Kutlu olsun! Şu salgın bitse de tiyatroya gitsek diyorum.

En son İstanbul Tekel Sahnesinde gitmiştim. Başlamasından beş dakika önce verilen uyarıdan, ışıkların karardığı an oyuncunun çıkmasını sabırsızlıkla beklediğim ana kadar her şeyini özledim tiyatronun.

Bir de sinema ve tiyatro kavgası vardır. Oysa ki ikisi kardeş kavramlardır. Hatta tiyatro sinemanın dedesidir, dolayısıyla kıyas götürmez iki mecra. İkisinin de ulaşılmaz zirveleri vardır. Tiyatro eğitimim var, senaryo da yazdım, kısa film de çektim inanın hepsinin yeri, sorumluluğu, ağırlığı çok başka.

Oyuncunun çilesi de başka. Ezber yapacak, oynayacağı rolü içselleştirecek. Öyle ha deyince çıkmıyor performans. Karşında yüzlerce insan; Hepsi senden hareket bekliyor, ses bekliyor; Bir aksesuarın eksik olması dahi oyunu düşürür. Belki bir fular, ya da ayakkabının rengi, ya da sahnede olması gereken ama temin edilememiş küçük bir şey!

`height=

Sinemaysa uçsuz bucaksız bir dünya fakat bir kadraja sığdırman gereken bir dünya. 'Kestik, tekrar çek, kestik tekrar çek...' Aynı mimiği yakalaman gerek vesaire vesaire... Tiyatro dediğimiz dar alanda dökülen teri, sınırsız bir arazide döküyorsun sinemada. Çekime çıkmayı araziye çıkmak olarak niteliyorum ben. Bir keresinde soğuktan dudaklarımın çatladığını ve günlerce geçmediğini biliyorum sadece beş dakikalık kısa filmin tek sahnesi yüzünden. Şunu bilin ki hiçbir eser kolay çıkmıyor. Hem yazar açısından, hem yönetmen açısından, hem oyuncu açısından ve tabi arka planda çalışan onlarca insan açısından.

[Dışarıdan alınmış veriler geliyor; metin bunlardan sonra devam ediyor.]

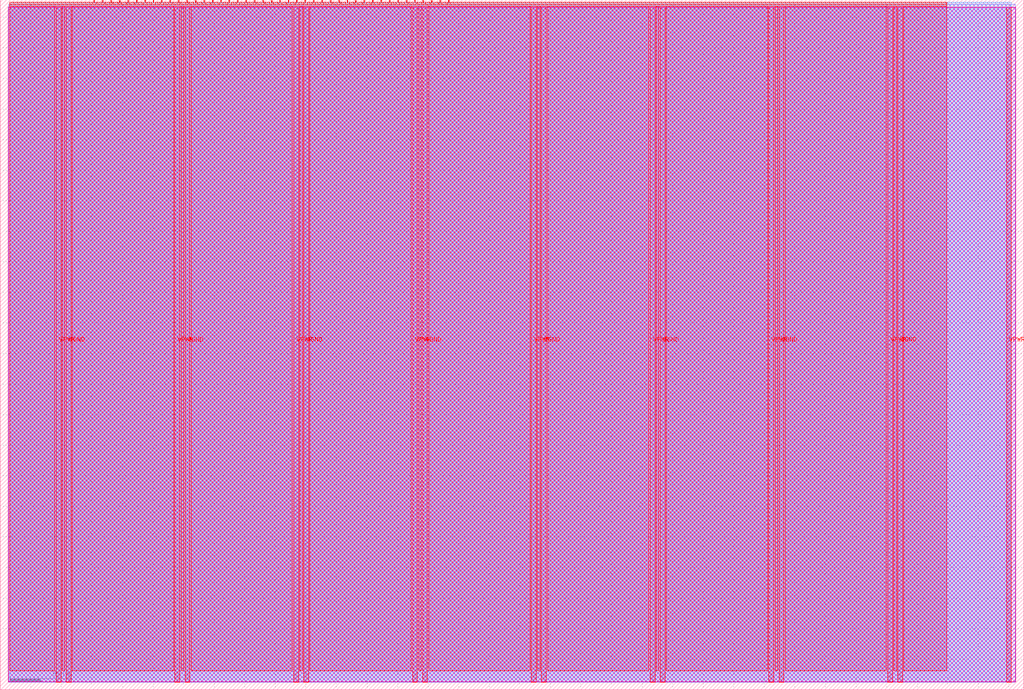
<source format=lef>
VERSION 5.7 ;
  NOWIREEXTENSIONATPIN ON ;
  DIVIDERCHAR "/" ;
  BUSBITCHARS "[]" ;
MACRO tt_um_urish_sic1
  CLASS BLOCK ;
  FOREIGN tt_um_urish_sic1 ;
  ORIGIN 0.000 0.000 ;
  SIZE 334.880 BY 225.760 ;
  PIN VGND
    DIRECTION INOUT ;
    USE GROUND ;
    PORT
      LAYER met4 ;
        RECT 21.580 2.480 23.180 223.280 ;
    END
    PORT
      LAYER met4 ;
        RECT 60.450 2.480 62.050 223.280 ;
    END
    PORT
      LAYER met4 ;
        RECT 99.320 2.480 100.920 223.280 ;
    END
    PORT
      LAYER met4 ;
        RECT 138.190 2.480 139.790 223.280 ;
    END
    PORT
      LAYER met4 ;
        RECT 177.060 2.480 178.660 223.280 ;
    END
    PORT
      LAYER met4 ;
        RECT 215.930 2.480 217.530 223.280 ;
    END
    PORT
      LAYER met4 ;
        RECT 254.800 2.480 256.400 223.280 ;
    END
    PORT
      LAYER met4 ;
        RECT 293.670 2.480 295.270 223.280 ;
    END
  END VGND
  PIN VPWR
    DIRECTION INOUT ;
    USE POWER ;
    PORT
      LAYER met4 ;
        RECT 18.280 2.480 19.880 223.280 ;
    END
    PORT
      LAYER met4 ;
        RECT 57.150 2.480 58.750 223.280 ;
    END
    PORT
      LAYER met4 ;
        RECT 96.020 2.480 97.620 223.280 ;
    END
    PORT
      LAYER met4 ;
        RECT 134.890 2.480 136.490 223.280 ;
    END
    PORT
      LAYER met4 ;
        RECT 173.760 2.480 175.360 223.280 ;
    END
    PORT
      LAYER met4 ;
        RECT 212.630 2.480 214.230 223.280 ;
    END
    PORT
      LAYER met4 ;
        RECT 251.500 2.480 253.100 223.280 ;
    END
    PORT
      LAYER met4 ;
        RECT 290.370 2.480 291.970 223.280 ;
    END
    PORT
      LAYER met4 ;
        RECT 329.240 2.480 330.840 223.280 ;
    END
  END VPWR
  PIN clk
    DIRECTION INPUT ;
    USE SIGNAL ;
    ANTENNAGATEAREA 0.852000 ;
    PORT
      LAYER met4 ;
        RECT 143.830 224.760 144.130 225.760 ;
    END
  END clk
  PIN ena
    DIRECTION INPUT ;
    USE SIGNAL ;
    PORT
      LAYER met4 ;
        RECT 146.590 224.760 146.890 225.760 ;
    END
  END ena
  PIN rst_n
    DIRECTION INPUT ;
    USE SIGNAL ;
    ANTENNAGATEAREA 0.213000 ;
    PORT
      LAYER met4 ;
        RECT 141.070 224.760 141.370 225.760 ;
    END
  END rst_n
  PIN ui_in[0]
    DIRECTION INPUT ;
    USE SIGNAL ;
    ANTENNAGATEAREA 0.247500 ;
    PORT
      LAYER met4 ;
        RECT 138.310 224.760 138.610 225.760 ;
    END
  END ui_in[0]
  PIN ui_in[1]
    DIRECTION INPUT ;
    USE SIGNAL ;
    ANTENNAGATEAREA 0.213000 ;
    PORT
      LAYER met4 ;
        RECT 135.550 224.760 135.850 225.760 ;
    END
  END ui_in[1]
  PIN ui_in[2]
    DIRECTION INPUT ;
    USE SIGNAL ;
    ANTENNAGATEAREA 0.213000 ;
    PORT
      LAYER met4 ;
        RECT 132.790 224.760 133.090 225.760 ;
    END
  END ui_in[2]
  PIN ui_in[3]
    DIRECTION INPUT ;
    USE SIGNAL ;
    ANTENNAGATEAREA 0.247500 ;
    PORT
      LAYER met4 ;
        RECT 130.030 224.760 130.330 225.760 ;
    END
  END ui_in[3]
  PIN ui_in[4]
    DIRECTION INPUT ;
    USE SIGNAL ;
    ANTENNAGATEAREA 0.247500 ;
    PORT
      LAYER met4 ;
        RECT 127.270 224.760 127.570 225.760 ;
    END
  END ui_in[4]
  PIN ui_in[5]
    DIRECTION INPUT ;
    USE SIGNAL ;
    ANTENNAGATEAREA 0.159000 ;
    PORT
      LAYER met4 ;
        RECT 124.510 224.760 124.810 225.760 ;
    END
  END ui_in[5]
  PIN ui_in[6]
    DIRECTION INPUT ;
    USE SIGNAL ;
    ANTENNAGATEAREA 0.159000 ;
    PORT
      LAYER met4 ;
        RECT 121.750 224.760 122.050 225.760 ;
    END
  END ui_in[6]
  PIN ui_in[7]
    DIRECTION INPUT ;
    USE SIGNAL ;
    ANTENNAGATEAREA 0.159000 ;
    PORT
      LAYER met4 ;
        RECT 118.990 224.760 119.290 225.760 ;
    END
  END ui_in[7]
  PIN uio_in[0]
    DIRECTION INPUT ;
    USE SIGNAL ;
    ANTENNAGATEAREA 0.213000 ;
    PORT
      LAYER met4 ;
        RECT 116.230 224.760 116.530 225.760 ;
    END
  END uio_in[0]
  PIN uio_in[1]
    DIRECTION INPUT ;
    USE SIGNAL ;
    PORT
      LAYER met4 ;
        RECT 113.470 224.760 113.770 225.760 ;
    END
  END uio_in[1]
  PIN uio_in[2]
    DIRECTION INPUT ;
    USE SIGNAL ;
    ANTENNAGATEAREA 0.213000 ;
    PORT
      LAYER met4 ;
        RECT 110.710 224.760 111.010 225.760 ;
    END
  END uio_in[2]
  PIN uio_in[3]
    DIRECTION INPUT ;
    USE SIGNAL ;
    ANTENNAGATEAREA 0.196500 ;
    PORT
      LAYER met4 ;
        RECT 107.950 224.760 108.250 225.760 ;
    END
  END uio_in[3]
  PIN uio_in[4]
    DIRECTION INPUT ;
    USE SIGNAL ;
    PORT
      LAYER met4 ;
        RECT 105.190 224.760 105.490 225.760 ;
    END
  END uio_in[4]
  PIN uio_in[5]
    DIRECTION INPUT ;
    USE SIGNAL ;
    ANTENNAGATEAREA 0.213000 ;
    PORT
      LAYER met4 ;
        RECT 102.430 224.760 102.730 225.760 ;
    END
  END uio_in[5]
  PIN uio_in[6]
    DIRECTION INPUT ;
    USE SIGNAL ;
    ANTENNAGATEAREA 0.213000 ;
    PORT
      LAYER met4 ;
        RECT 99.670 224.760 99.970 225.760 ;
    END
  END uio_in[6]
  PIN uio_in[7]
    DIRECTION INPUT ;
    USE SIGNAL ;
    ANTENNAGATEAREA 0.213000 ;
    PORT
      LAYER met4 ;
        RECT 96.910 224.760 97.210 225.760 ;
    END
  END uio_in[7]
  PIN uio_oe[0]
    DIRECTION OUTPUT ;
    USE SIGNAL ;
    PORT
      LAYER met4 ;
        RECT 49.990 224.760 50.290 225.760 ;
    END
  END uio_oe[0]
  PIN uio_oe[1]
    DIRECTION OUTPUT ;
    USE SIGNAL ;
    PORT
      LAYER met4 ;
        RECT 47.230 224.760 47.530 225.760 ;
    END
  END uio_oe[1]
  PIN uio_oe[2]
    DIRECTION OUTPUT ;
    USE SIGNAL ;
    PORT
      LAYER met4 ;
        RECT 44.470 224.760 44.770 225.760 ;
    END
  END uio_oe[2]
  PIN uio_oe[3]
    DIRECTION OUTPUT ;
    USE SIGNAL ;
    PORT
      LAYER met4 ;
        RECT 41.710 224.760 42.010 225.760 ;
    END
  END uio_oe[3]
  PIN uio_oe[4]
    DIRECTION OUTPUT ;
    USE SIGNAL ;
    PORT
      LAYER met4 ;
        RECT 38.950 224.760 39.250 225.760 ;
    END
  END uio_oe[4]
  PIN uio_oe[5]
    DIRECTION OUTPUT ;
    USE SIGNAL ;
    PORT
      LAYER met4 ;
        RECT 36.190 224.760 36.490 225.760 ;
    END
  END uio_oe[5]
  PIN uio_oe[6]
    DIRECTION OUTPUT ;
    USE SIGNAL ;
    PORT
      LAYER met4 ;
        RECT 33.430 224.760 33.730 225.760 ;
    END
  END uio_oe[6]
  PIN uio_oe[7]
    DIRECTION OUTPUT ;
    USE SIGNAL ;
    PORT
      LAYER met4 ;
        RECT 30.670 224.760 30.970 225.760 ;
    END
  END uio_oe[7]
  PIN uio_out[0]
    DIRECTION OUTPUT ;
    USE SIGNAL ;
    PORT
      LAYER met4 ;
        RECT 72.070 224.760 72.370 225.760 ;
    END
  END uio_out[0]
  PIN uio_out[1]
    DIRECTION OUTPUT ;
    USE SIGNAL ;
    ANTENNADIFFAREA 0.445500 ;
    PORT
      LAYER met4 ;
        RECT 69.310 224.760 69.610 225.760 ;
    END
  END uio_out[1]
  PIN uio_out[2]
    DIRECTION OUTPUT ;
    USE SIGNAL ;
    PORT
      LAYER met4 ;
        RECT 66.550 224.760 66.850 225.760 ;
    END
  END uio_out[2]
  PIN uio_out[3]
    DIRECTION OUTPUT ;
    USE SIGNAL ;
    PORT
      LAYER met4 ;
        RECT 63.790 224.760 64.090 225.760 ;
    END
  END uio_out[3]
  PIN uio_out[4]
    DIRECTION OUTPUT ;
    USE SIGNAL ;
    ANTENNADIFFAREA 0.795200 ;
    PORT
      LAYER met4 ;
        RECT 61.030 224.760 61.330 225.760 ;
    END
  END uio_out[4]
  PIN uio_out[5]
    DIRECTION OUTPUT ;
    USE SIGNAL ;
    PORT
      LAYER met4 ;
        RECT 58.270 224.760 58.570 225.760 ;
    END
  END uio_out[5]
  PIN uio_out[6]
    DIRECTION OUTPUT ;
    USE SIGNAL ;
    PORT
      LAYER met4 ;
        RECT 55.510 224.760 55.810 225.760 ;
    END
  END uio_out[6]
  PIN uio_out[7]
    DIRECTION OUTPUT ;
    USE SIGNAL ;
    PORT
      LAYER met4 ;
        RECT 52.750 224.760 53.050 225.760 ;
    END
  END uio_out[7]
  PIN uo_out[0]
    DIRECTION OUTPUT ;
    USE SIGNAL ;
    ANTENNADIFFAREA 0.891000 ;
    PORT
      LAYER met4 ;
        RECT 94.150 224.760 94.450 225.760 ;
    END
  END uo_out[0]
  PIN uo_out[1]
    DIRECTION OUTPUT ;
    USE SIGNAL ;
    ANTENNADIFFAREA 0.891000 ;
    PORT
      LAYER met4 ;
        RECT 91.390 224.760 91.690 225.760 ;
    END
  END uo_out[1]
  PIN uo_out[2]
    DIRECTION OUTPUT ;
    USE SIGNAL ;
    ANTENNADIFFAREA 0.891000 ;
    PORT
      LAYER met4 ;
        RECT 88.630 224.760 88.930 225.760 ;
    END
  END uo_out[2]
  PIN uo_out[3]
    DIRECTION OUTPUT ;
    USE SIGNAL ;
    ANTENNADIFFAREA 0.891000 ;
    PORT
      LAYER met4 ;
        RECT 85.870 224.760 86.170 225.760 ;
    END
  END uo_out[3]
  PIN uo_out[4]
    DIRECTION OUTPUT ;
    USE SIGNAL ;
    ANTENNADIFFAREA 0.891000 ;
    PORT
      LAYER met4 ;
        RECT 83.110 224.760 83.410 225.760 ;
    END
  END uo_out[4]
  PIN uo_out[5]
    DIRECTION OUTPUT ;
    USE SIGNAL ;
    ANTENNADIFFAREA 0.891000 ;
    PORT
      LAYER met4 ;
        RECT 80.350 224.760 80.650 225.760 ;
    END
  END uo_out[5]
  PIN uo_out[6]
    DIRECTION OUTPUT ;
    USE SIGNAL ;
    ANTENNADIFFAREA 0.891000 ;
    PORT
      LAYER met4 ;
        RECT 77.590 224.760 77.890 225.760 ;
    END
  END uo_out[6]
  PIN uo_out[7]
    DIRECTION OUTPUT ;
    USE SIGNAL ;
    ANTENNADIFFAREA 0.891000 ;
    PORT
      LAYER met4 ;
        RECT 74.830 224.760 75.130 225.760 ;
    END
  END uo_out[7]
  OBS
      LAYER nwell ;
        RECT 2.570 2.635 332.310 223.230 ;
      LAYER li1 ;
        RECT 2.760 2.635 332.120 223.125 ;
      LAYER met1 ;
        RECT 2.760 2.480 332.120 224.360 ;
      LAYER met2 ;
        RECT 3.040 2.535 330.810 224.925 ;
      LAYER met3 ;
        RECT 3.030 2.555 330.830 224.905 ;
      LAYER met4 ;
        RECT 3.055 224.360 30.270 224.905 ;
        RECT 31.370 224.360 33.030 224.905 ;
        RECT 34.130 224.360 35.790 224.905 ;
        RECT 36.890 224.360 38.550 224.905 ;
        RECT 39.650 224.360 41.310 224.905 ;
        RECT 42.410 224.360 44.070 224.905 ;
        RECT 45.170 224.360 46.830 224.905 ;
        RECT 47.930 224.360 49.590 224.905 ;
        RECT 50.690 224.360 52.350 224.905 ;
        RECT 53.450 224.360 55.110 224.905 ;
        RECT 56.210 224.360 57.870 224.905 ;
        RECT 58.970 224.360 60.630 224.905 ;
        RECT 61.730 224.360 63.390 224.905 ;
        RECT 64.490 224.360 66.150 224.905 ;
        RECT 67.250 224.360 68.910 224.905 ;
        RECT 70.010 224.360 71.670 224.905 ;
        RECT 72.770 224.360 74.430 224.905 ;
        RECT 75.530 224.360 77.190 224.905 ;
        RECT 78.290 224.360 79.950 224.905 ;
        RECT 81.050 224.360 82.710 224.905 ;
        RECT 83.810 224.360 85.470 224.905 ;
        RECT 86.570 224.360 88.230 224.905 ;
        RECT 89.330 224.360 90.990 224.905 ;
        RECT 92.090 224.360 93.750 224.905 ;
        RECT 94.850 224.360 96.510 224.905 ;
        RECT 97.610 224.360 99.270 224.905 ;
        RECT 100.370 224.360 102.030 224.905 ;
        RECT 103.130 224.360 104.790 224.905 ;
        RECT 105.890 224.360 107.550 224.905 ;
        RECT 108.650 224.360 110.310 224.905 ;
        RECT 111.410 224.360 113.070 224.905 ;
        RECT 114.170 224.360 115.830 224.905 ;
        RECT 116.930 224.360 118.590 224.905 ;
        RECT 119.690 224.360 121.350 224.905 ;
        RECT 122.450 224.360 124.110 224.905 ;
        RECT 125.210 224.360 126.870 224.905 ;
        RECT 127.970 224.360 129.630 224.905 ;
        RECT 130.730 224.360 132.390 224.905 ;
        RECT 133.490 224.360 135.150 224.905 ;
        RECT 136.250 224.360 137.910 224.905 ;
        RECT 139.010 224.360 140.670 224.905 ;
        RECT 141.770 224.360 143.430 224.905 ;
        RECT 144.530 224.360 146.190 224.905 ;
        RECT 147.290 224.360 309.745 224.905 ;
        RECT 3.055 223.680 309.745 224.360 ;
        RECT 3.055 6.295 17.880 223.680 ;
        RECT 20.280 6.295 21.180 223.680 ;
        RECT 23.580 6.295 56.750 223.680 ;
        RECT 59.150 6.295 60.050 223.680 ;
        RECT 62.450 6.295 95.620 223.680 ;
        RECT 98.020 6.295 98.920 223.680 ;
        RECT 101.320 6.295 134.490 223.680 ;
        RECT 136.890 6.295 137.790 223.680 ;
        RECT 140.190 6.295 173.360 223.680 ;
        RECT 175.760 6.295 176.660 223.680 ;
        RECT 179.060 6.295 212.230 223.680 ;
        RECT 214.630 6.295 215.530 223.680 ;
        RECT 217.930 6.295 251.100 223.680 ;
        RECT 253.500 6.295 254.400 223.680 ;
        RECT 256.800 6.295 289.970 223.680 ;
        RECT 292.370 6.295 293.270 223.680 ;
        RECT 295.670 6.295 309.745 223.680 ;
  END
END tt_um_urish_sic1
END LIBRARY


</source>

Her şeyi basite indirgemekte hünerimiz büyük.

Tiyatro deyince işin felsefi boyutu da var. Mesela hayat bir tiyatro sahnesidir; Bu sözü duymayan yoktur herhalde. Ve söz devam eder herkes rolünü iyi oynasın diye. Doğru; Tiyatroyu doğuran şey aslında insanların gerçek hayatta rollerini iyi oynamamasından ortaya çıktı.

İnsanoğlunun bir derdi hatta dertleri vardı; Ve bu ortak dertleri birinin ortaya koyması gerekiyordu. Antik tiyatrolara gittiğim zaman başka bir dünyaya ışınlandığımı hissediyorum.

Yüzyıllar önce oynanan oyunları, konuşmaları, amfideki izleyicinin mırıltısını; Evet hepsi kulağıma geliyor. Peki değişen ne? Mekansal değişimlerin dışında çok fazla ir şey yok gibi görünüyor.

Ve Şekspir! Rönesans`tan sonra ortaya çıkan yıldız. Her şeyden önce çevirilerin öneminden bahsetmek gerek. Ben İş Bankası yayınlarından şaşmıyorum. İnanın o kadar fark ediyor ki. Hamlet`in belki 80 tane tercümesi vardır.

'Horaçyo bana bir şey söyle!'

'Ne söyleyeyim efendim?'

Başka bir çeviride:

'Horaçyo sana bir şey soracağım!'

'Sorun efendim.'

Farka bakar mısınız?  Doğru diyalog birinci olan ve ne kadar önemli bir sahnedir.

Hocalarımız sahne ödevi verdikleri zaman çeviriyi baz alarak yayınevi önerirdi.

Şekspir oyunlarında o kadar çok ân vardır ki; Geçtiğimiz yıllarda Machbet oyununu gerçeküstü bir yoruma izlemiştim. Birkaçkez gittiğimi hatırlıyorum. Hani dedik ya dünya bir tiyatro sahnesi diye; Dünyada rolünü iyi oynayamayanlar yüzünden yazılmış onlarca oyunu sahnede izliyoruz dolaysıyla sanat üzerinden yine kendimize dönüyoruz. İlginçdeğil mi?

Kısacası insanoğlunun sanata en az su kadar ihtiyacı var. Ve yaşasın tiyatro!